Employment / Workplace

Justification Test: Is "Could" different than "Would"?

The objective test at Section 103A of the Employment Relations Act 2000 (Act) for justification of a dismissal or other action by an employer changed on 1 April 2011, to "...whether the employer's actions, and how the employer acted, were what a fair and reasonable employer could have done in all the circumstances at the time the dismissal or action occurred" (ie the word "could" has been substituted for the former "would" in an otherwise materially identical subsection).

Put simply, "could" indicates that there are a range of options open to an employer rather than one right way and theoretically, this new test makes it easier for employers to justify disciplinary action.

Angus and McKean v Ports of Auckland Limited applied the new test, with counsel in this case giving the following example of the how the terms differ:

"If the French had tried a bit harder, they would have won the Rugby World Cup;

If the French had tried a bit harder, they could have won the world cup".

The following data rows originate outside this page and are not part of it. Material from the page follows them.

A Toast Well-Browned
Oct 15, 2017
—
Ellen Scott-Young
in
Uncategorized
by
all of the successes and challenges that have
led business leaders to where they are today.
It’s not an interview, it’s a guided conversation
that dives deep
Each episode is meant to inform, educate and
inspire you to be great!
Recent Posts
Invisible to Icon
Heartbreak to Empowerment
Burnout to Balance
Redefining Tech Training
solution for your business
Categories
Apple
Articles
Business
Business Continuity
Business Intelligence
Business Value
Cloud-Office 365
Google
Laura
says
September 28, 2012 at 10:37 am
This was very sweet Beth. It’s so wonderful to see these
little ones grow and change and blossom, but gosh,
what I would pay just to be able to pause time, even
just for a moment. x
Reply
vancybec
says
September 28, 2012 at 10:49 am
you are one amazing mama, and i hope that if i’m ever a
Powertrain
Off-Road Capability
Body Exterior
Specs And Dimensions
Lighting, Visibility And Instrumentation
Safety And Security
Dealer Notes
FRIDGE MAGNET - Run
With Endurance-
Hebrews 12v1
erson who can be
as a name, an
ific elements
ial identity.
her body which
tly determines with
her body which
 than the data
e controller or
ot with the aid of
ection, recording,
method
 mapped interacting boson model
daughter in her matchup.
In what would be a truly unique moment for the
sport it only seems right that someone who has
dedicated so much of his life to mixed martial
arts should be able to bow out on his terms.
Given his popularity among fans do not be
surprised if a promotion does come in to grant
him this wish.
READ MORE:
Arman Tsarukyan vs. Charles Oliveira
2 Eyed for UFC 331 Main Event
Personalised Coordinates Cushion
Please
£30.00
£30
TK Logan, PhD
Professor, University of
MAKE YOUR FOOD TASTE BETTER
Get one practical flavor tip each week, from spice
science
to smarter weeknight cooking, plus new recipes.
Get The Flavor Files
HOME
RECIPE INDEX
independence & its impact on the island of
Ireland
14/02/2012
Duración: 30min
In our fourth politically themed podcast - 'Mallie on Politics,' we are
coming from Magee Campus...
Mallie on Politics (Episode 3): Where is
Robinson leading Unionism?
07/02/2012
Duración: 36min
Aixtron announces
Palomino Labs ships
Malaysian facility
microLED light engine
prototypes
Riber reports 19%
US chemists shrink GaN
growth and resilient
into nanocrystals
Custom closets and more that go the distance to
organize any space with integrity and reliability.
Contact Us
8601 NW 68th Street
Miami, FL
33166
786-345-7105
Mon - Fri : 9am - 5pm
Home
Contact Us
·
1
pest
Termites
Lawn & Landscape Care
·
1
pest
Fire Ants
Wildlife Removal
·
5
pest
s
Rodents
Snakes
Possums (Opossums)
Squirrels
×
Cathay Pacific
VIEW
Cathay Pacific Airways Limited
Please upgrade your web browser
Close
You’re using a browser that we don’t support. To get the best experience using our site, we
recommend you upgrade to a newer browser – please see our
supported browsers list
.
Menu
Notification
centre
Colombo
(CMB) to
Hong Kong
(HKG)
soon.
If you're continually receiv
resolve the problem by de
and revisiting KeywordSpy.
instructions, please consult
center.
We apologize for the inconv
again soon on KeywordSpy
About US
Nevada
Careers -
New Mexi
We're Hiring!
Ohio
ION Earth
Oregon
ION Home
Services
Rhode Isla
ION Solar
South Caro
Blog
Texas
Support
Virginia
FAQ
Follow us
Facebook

The Court commented that "the legislation contemplates that there may be more than one fair and reasonable response or other outcome that might justifiably be applied by a fair and reasonable employer in these circumstances. If the employer's decision to dismiss ... the employee is one of those responses or outcomes, the dismissal ... must be found to be justified".

Section 103A also now includes a list of factors to be taken into account by the Court in determining whether procedural fairness has occurred, essentially codifying fair process, as follows:

  • "whether, having regard to the resources available to the employer, the employer sufficiently investigated the allegations against the employee before dismissing or taking action against the employee; and
  • whether the employer raised the concerns that the employer had with the employee before dismissing or taking action against the employee; and
  • whether the employer gave the employee a reasonable opportunity to respond to the employer's concerns before dismissing or taking action against the employee; and
  • whether the employer genuinely considered the employee's explanation (if any) in relation to the allegations against the employee before dismissing or taking action against the employee."

The Section goes on to state that procedural defects alone won't render action unjustifiable if the procedural failures were minor or did not result in the employee being treated unfairly.

Comment

The question we've been asked is, has this made any difference to employers? The short answer is yes - the changes ought to make it simpler to justify action taken with employees.

Codifying the procedural factors to be taken into account by the Court doesn't change the requirements of procedural fairness but rather should serve as a reminder for employers to be cognisant of the steps to be followed.

We recommend that employers seek advice before commencing a process with employees to avoid the risk of personal grievance action.